The benefit for Sprint is clear: an immediate cash infusion. “Sprint has been struggling for years, and this deal should help them accelerate their network infrastructure plans to better compete with AT&T and Verizon,” says Michael Sinkinson, a professor of business economics and public policy at Wharton. The deal will also help Sprint maintain its lead over T-Mobile, which it has been battling for third place in the U.S. market (behind Verizon and AT&T), he notes. “However, any turnaround is likely still years away, as both infrastructure improvement and consumer acquisition are slow processes.”
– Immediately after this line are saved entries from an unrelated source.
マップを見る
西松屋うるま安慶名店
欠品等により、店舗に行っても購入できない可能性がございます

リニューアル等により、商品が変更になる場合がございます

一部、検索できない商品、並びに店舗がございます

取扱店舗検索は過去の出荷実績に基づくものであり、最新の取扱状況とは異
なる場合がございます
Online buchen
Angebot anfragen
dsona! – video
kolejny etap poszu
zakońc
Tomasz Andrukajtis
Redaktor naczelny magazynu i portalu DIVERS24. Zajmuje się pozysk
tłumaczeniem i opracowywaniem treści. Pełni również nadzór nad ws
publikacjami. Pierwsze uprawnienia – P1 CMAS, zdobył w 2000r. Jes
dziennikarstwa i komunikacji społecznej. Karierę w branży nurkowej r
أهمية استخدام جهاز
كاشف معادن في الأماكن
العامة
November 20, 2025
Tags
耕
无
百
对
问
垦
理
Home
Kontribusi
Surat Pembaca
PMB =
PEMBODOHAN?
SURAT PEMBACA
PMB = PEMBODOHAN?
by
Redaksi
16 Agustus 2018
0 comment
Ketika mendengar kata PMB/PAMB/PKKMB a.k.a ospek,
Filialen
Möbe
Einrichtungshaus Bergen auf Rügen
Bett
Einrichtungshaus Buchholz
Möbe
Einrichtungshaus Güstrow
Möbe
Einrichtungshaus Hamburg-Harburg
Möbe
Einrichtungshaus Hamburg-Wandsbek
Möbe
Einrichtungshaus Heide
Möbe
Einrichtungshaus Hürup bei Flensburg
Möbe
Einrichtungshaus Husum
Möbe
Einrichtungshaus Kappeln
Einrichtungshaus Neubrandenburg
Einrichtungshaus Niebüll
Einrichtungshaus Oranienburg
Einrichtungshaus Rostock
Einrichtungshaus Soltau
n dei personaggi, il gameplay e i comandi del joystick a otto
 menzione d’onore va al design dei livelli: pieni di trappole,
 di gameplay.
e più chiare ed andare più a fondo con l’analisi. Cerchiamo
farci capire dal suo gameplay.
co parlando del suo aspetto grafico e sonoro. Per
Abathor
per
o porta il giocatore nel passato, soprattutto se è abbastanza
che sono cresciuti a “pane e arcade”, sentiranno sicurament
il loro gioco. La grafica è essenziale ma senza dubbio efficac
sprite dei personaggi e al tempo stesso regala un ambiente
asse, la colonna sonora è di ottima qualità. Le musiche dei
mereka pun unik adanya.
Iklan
But what’s in it for Softbank? According to Wharton emeritus professor of management Lawrence Hrebiniak, “The obvious benefits include entry into the large U.S. market and an ability to compete more forcefully as one of the largest telecommunications companies in the world, with 90 million subscribers…. This seems like a good move in an increasingly concentrated industry, and the geographical diversification or expansion certainly seems more strategic than sitting home and doing nothing…. Softbank is expressing some confidence with its move, but the hard part is yet to come” — that is, “[to] capture some advantage in the competitive U.S. market and, by extension, in a larger global market.”

Wharton marketing professor Raghuram Iyengar notes that while moving to another mature market is “certainly a risky move” for Softbank, “there is an upside potential … because Sprint has a major share in [wireless Internet provider] Clearwire, which has a lot of 4G spectrum. This, together with the latest push from the FCC to open up more wireless spectrum, will help Softbank establish itself as a major player in the U.S. market.”

Gerald Faulhaber, a Wharton emeritus professor of business economics and public policy, agrees. “Sprint is a good target for [Softbank], as Sprint is fairly spectrum-rich. Sprint also needs a capital infusion to expand its network into 4G LTE, where Softbank has solid experience. This will bring high-speed data to Sprint customers and allow the company to compete better against AT&T and Verizon….

“The firm at risk here is Softbank,” Faulhaber adds, because it will have to adjust to new regulators and consumer preferences. Still, “Softbank is probably the most ‘American’ of Japanese companies,” he notes. “They did very well as a broadband company by being innovative and aggressive, and customer-focused. In 2006, they bought Vodaphone Japan, and against my expectations, they have been quite successful in their entry into mobile telephony…. If it were another Japanese firm — say, DoCoMo or KDD — I would view their prospects as dim. But Softbank has pulled off real accomplishments suggesting that maybe they can pull this off.”

Wharton legal studies and business ethics professor Kevin Werbach agrees that Softbank may have what it takes to succeed. “AT&T and Verizon have consolidated the U.S. wireless market to the point where a no. 3 or no. 4 competitor isn’t viable without some differentiation…. In the Japanese market, Softbank has been an innovator in pricing models and packages for broadband and wireless. I expect it will try to be similarly creative here.”

One possibility, Werbach says, would be “for some novel partnership between Softbank/Sprint and Yahoo, which is a co-owner with Softbank of Yahoo Japan. Such an arrangement might not work in light of Google’s connection to the Android platform, and Sprint’s existing commitments to Apple for the iPhone, but it illustrates how new combinations of content and applications with mobile connectivity could produce different competitive options.”

The deal has to go through both antitrust and foreign ownership review, Werbach points out, so it will likely take some time before it is approved. If the deal does get approved, Werbach expects the company to introduce “a novel pricing scheme or other differentiation. [Softbank] has a track record of shaking things up in Japan, and I can’t see why it would want to own a flagging no. 3 carrier if it didn’t think it could change the dynamics of the U.S. market.”